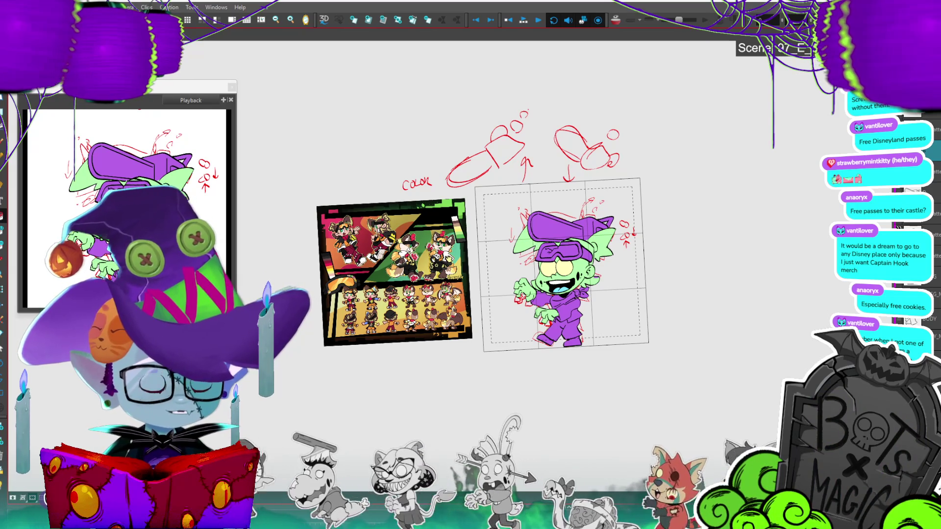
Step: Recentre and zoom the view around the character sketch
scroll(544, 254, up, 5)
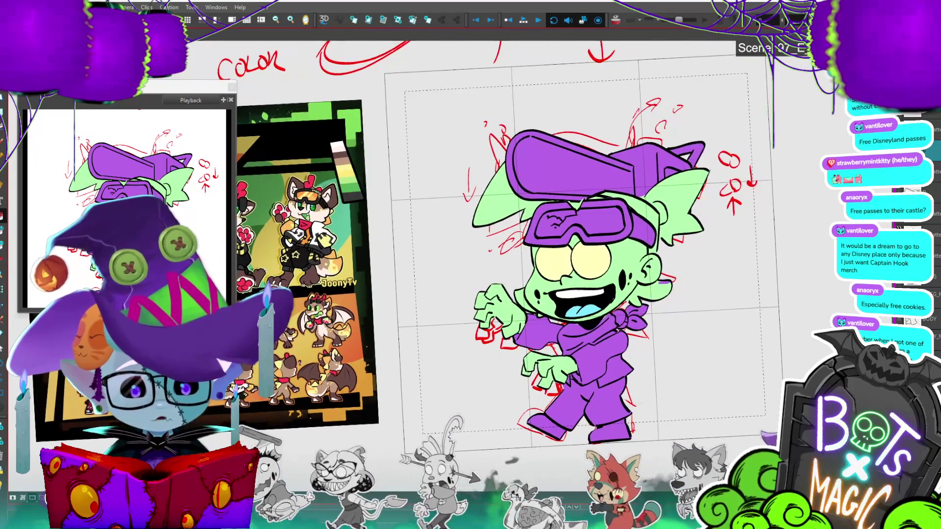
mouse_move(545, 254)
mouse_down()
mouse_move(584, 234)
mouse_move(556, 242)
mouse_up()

—————

**EXERCISE AIM**
Skip all pictures. Copy exactly the lines from the one containing "scroll(544, 254, up, 5)" through the end of the records, both ends included.

**ANSWER BOX**
scroll(544, 254, up, 5)
mouse_move(545, 254)
mouse_down()
mouse_move(584, 234)
mouse_move(556, 242)
mouse_up()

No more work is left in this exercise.